Fakta ilmiah ini menjadi dasar penting bagi Fatwa MUI yang menyatakan bahwa kepiting adalah halal untuk dikonsumsi, karena termasuk kategori hewan laut.

Dalil Kepiting Halal

Dalam Islam, hukum kehalalan makanan laut memiliki dasar kuat dari Al-Qur’an dan Hadis.

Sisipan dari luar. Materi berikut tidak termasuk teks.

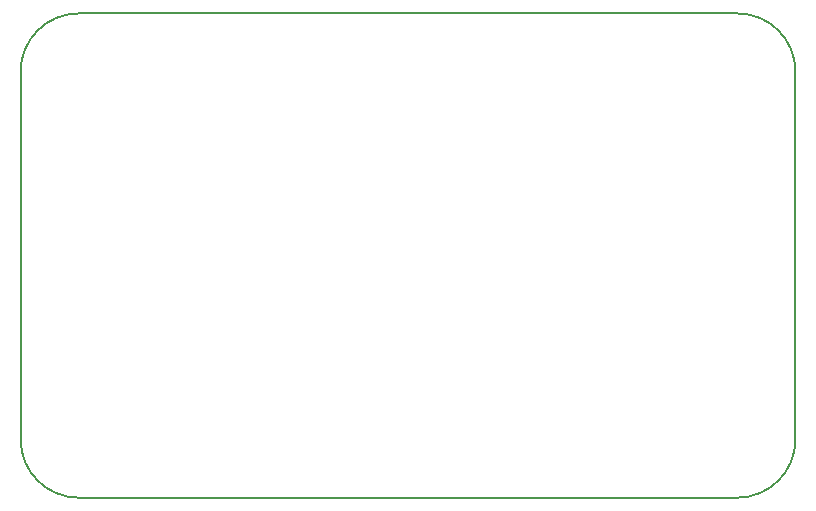
<source format=gbr>
%TF.GenerationSoftware,KiCad,Pcbnew,8.0.7*%
%TF.CreationDate,2025-01-17T21:34:44+01:00*%
%TF.ProjectId,SAO_HelloMyNameIs,53414f5f-4865-46c6-9c6f-4d794e616d65,rev?*%
%TF.SameCoordinates,Original*%
%TF.FileFunction,Profile,NP*%
%FSLAX46Y46*%
G04 Gerber Fmt 4.6, Leading zero omitted, Abs format (unit mm)*
G04 Created by KiCad (PCBNEW 8.0.7) date 2025-01-17 21:34:44*
%MOMM*%
%LPD*%
G01*
G04 APERTURE LIST*
%TA.AperFunction,Profile*%
%ADD10C,0.200000*%
%TD*%
G04 APERTURE END LIST*
D10*
X152766400Y-71897600D02*
X152766400Y-103057600D01*
X147846400Y-107977598D02*
X92086400Y-107977598D01*
X87166400Y-103057600D02*
X87166400Y-71897600D01*
X87166400Y-71897600D02*
G75*
G02*
X92086400Y-66977600I4919970J30D01*
G01*
X92086400Y-107977598D02*
G75*
G02*
X87166402Y-103057600I0J4919998D01*
G01*
X152766400Y-103057600D02*
G75*
G02*
X147846400Y-107977600I-4920000J0D01*
G01*
X147846400Y-66977602D02*
G75*
G02*
X152766398Y-71897600I-100J-4920098D01*
G01*
X92086400Y-66977602D02*
X147846400Y-66977602D01*
M02*

</source>
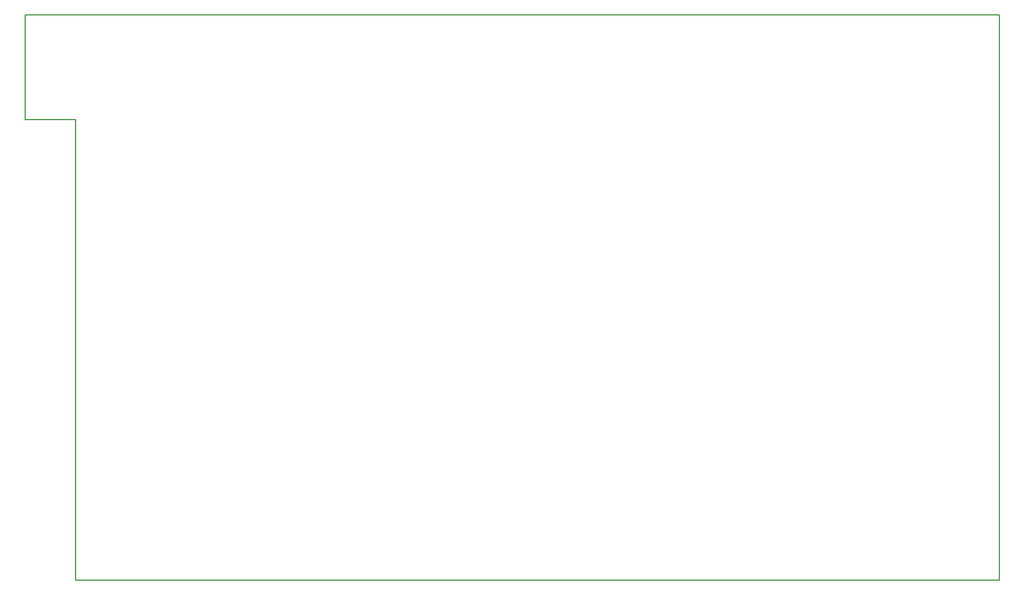
<source format=gko>
G04*
G04 #@! TF.GenerationSoftware,Altium Limited,Altium Designer,21.9.1 (22)*
G04*
G04 Layer_Color=16711935*
%FSLAX44Y44*%
%MOMM*%
G71*
G04*
G04 #@! TF.SameCoordinates,E6CF621C-C939-4E50-91FD-6E13A024CA84*
G04*
G04*
G04 #@! TF.FilePolarity,Positive*
G04*
G01*
G75*
%ADD12C,0.2000*%
D12*
X75000Y-836500D02*
Y-155000D01*
X0D02*
X75000D01*
X0D02*
Y0D01*
X1440000D01*
X1440000Y-836500D01*
X75000Y-836500D02*
X1440000Y-836500D01*
M02*

</source>
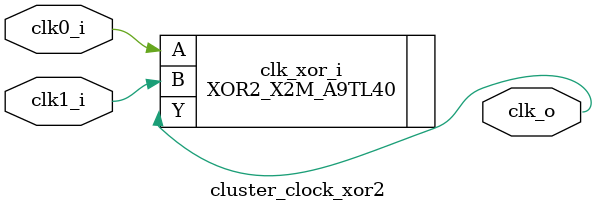
<source format=sv>
module cluster_clock_xor2
(
   input  logic clk0_i,
   input  logic clk1_i,
   output logic clk_o
);

   XOR2_X2M_A9TL40 clk_xor_i 
   (
      .Y(clk_o),
      .A(clk0_i),
      .B(clk1_i) 
   );

endmodule

</source>
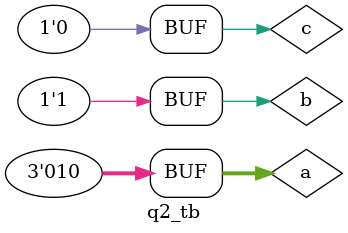
<source format=v>
module q2_tb;
	reg [2:0] a;
	reg b, c;

	initial begin
		a = 3'b101;
		b = 1'b1;
		c = 1'b1;
		#5;

		c = 1'b0;
		#5;

		a = 3'b010;
		b = 1'b0;
		#5;

		c = 1'b1;
		#5;

		b = 1'b1;
		c = 1'b0;
		#5;

		b = 1'b0;
		#5;

		a = 3'b010;
		b = 1'b1;
		c = 1'b1;
		#5;

		c = 1'b0;
		#5;
	end

endmodule
</source>
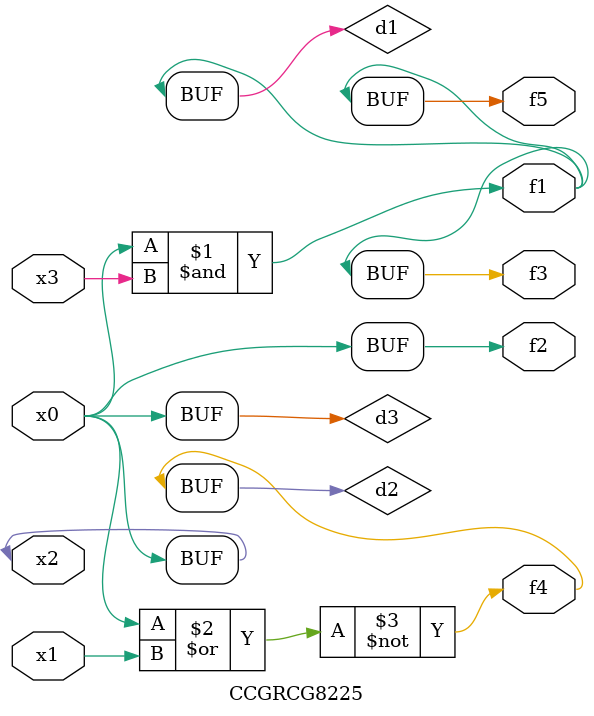
<source format=v>
module CCGRCG8225(
	input x0, x1, x2, x3,
	output f1, f2, f3, f4, f5
);

	wire d1, d2, d3;

	and (d1, x2, x3);
	nor (d2, x0, x1);
	buf (d3, x0, x2);
	assign f1 = d1;
	assign f2 = d3;
	assign f3 = d1;
	assign f4 = d2;
	assign f5 = d1;
endmodule

</source>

Allah SWT berfirman:

“Dihalalkan bagi kamu binatang buruan laut dan makanan (yang berasal) dari laut sebagai makanan yang lezat bagimu…” (QS. Al-Ma’idah: 96)

Nabi Muhammad SAW juga pernah bersabda tentang air laut:

“Laut itu airnya suci dan bangkainya halal.” (HR. Abu Dawud, Tirmidzi, dan lainnya)

Berdasarkan dalil ini, para ulama banyak yang berpendapat bahwa semua hewan yang hidup di laut halal dikonsumsi, kecuali jika ada dalil khusus yang mengharamkannya atau ada unsur membahayakan.

Namun, pertanyaan muncul ketika hewan laut itu memiliki sifat tertentu—misalnya bertaring atau buas. “Kita tahu Nabi Muhammad SAW mengharamkan hewan bertaring, seperti kucing,” kata KH. Faiz. “Tapi, untuk hewan laut seperti hiu atau paus yang bertaring dan bahkan berbahaya, mereka tetap dihukumi halal karena sifat kelautan-nya mengalahkan sifat bertaringnya.”

Dengan pendekatan yang sama, kepiting dinyatakan halal karena ia termasuk makhluk laut sejati, bukan makhluk darat, dan tidak ada dalil khusus yang melarangnya.

KH. Muhammad Faiz mengingatkan, “Ulama hanya bisa menetapkan hukum atas sesuatu yang telah jelas. Jika belum jelas, maka tugas kita adalah mencari kejelasan itu, dari mereka yang ahli di bidangnya.”